Exercise directions. Retype the entries, please, from their first line to the line containing "10) What does", exactly and only those lines, minus the pictures.

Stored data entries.
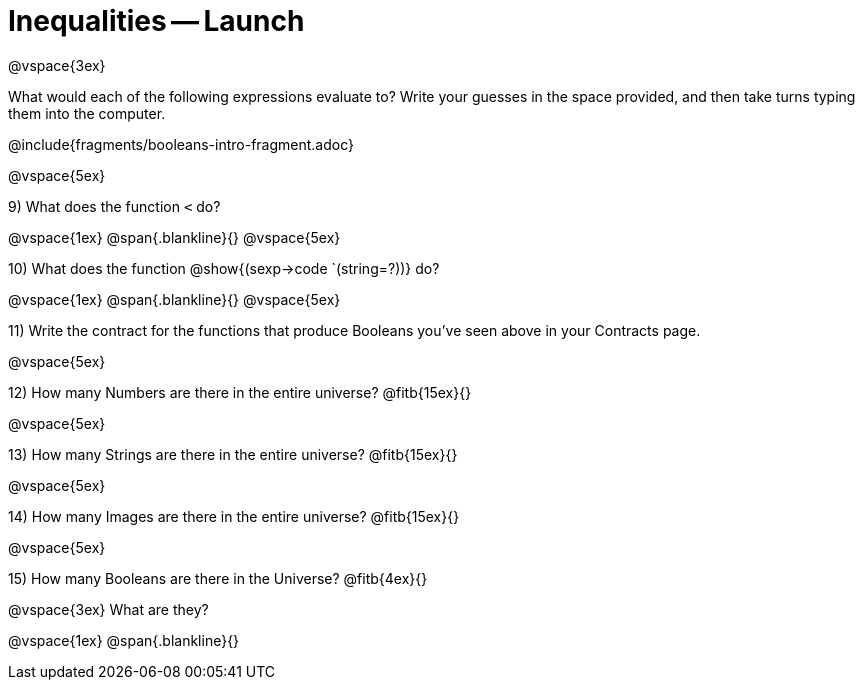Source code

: = Inequalities -- Launch

@vspace{3ex}

What would each of the following expressions evaluate to? Write your guesses in the space provided, and then take turns typing them into the computer.

@include{fragments/booleans-intro-fragment.adoc}

@vspace{5ex}

9) What does the function `<` do?

@vspace{1ex}
@span{.blankline}{}
@vspace{5ex}

10) What does the function @show{(sexp->code `(string=?))} do?

@vspace{1ex}
@span{.blankline}{}
@vspace{5ex}

11) Write the contract for the functions that produce Booleans you've seen above in your Contracts page.

@vspace{5ex}

12) How many Numbers are there in the entire universe? @fitb{15ex}{}

@vspace{5ex}

13) How many Strings are there in the entire universe? @fitb{15ex}{}

@vspace{5ex}

14) How many Images are there in the entire universe? @fitb{15ex}{}

@vspace{5ex}

15) How many Booleans are there in the Universe? @fitb{4ex}{}

@vspace{3ex}
What are they?

@vspace{1ex}
@span{.blankline}{}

Result of the exercise.
Source code

: = Inequalities -- Launch

@vspace{3ex}

What would each of the following expressions evaluate to? Write your guesses in the space provided, and then take turns typing them into the computer.

@include{fragments/booleans-intro-fragment.adoc}

@vspace{5ex}

9) What does the function `<` do?

@vspace{1ex}
@span{.blankline}{}
@vspace{5ex}

10) What does the function @show{(sexp->code `(string=?))} do?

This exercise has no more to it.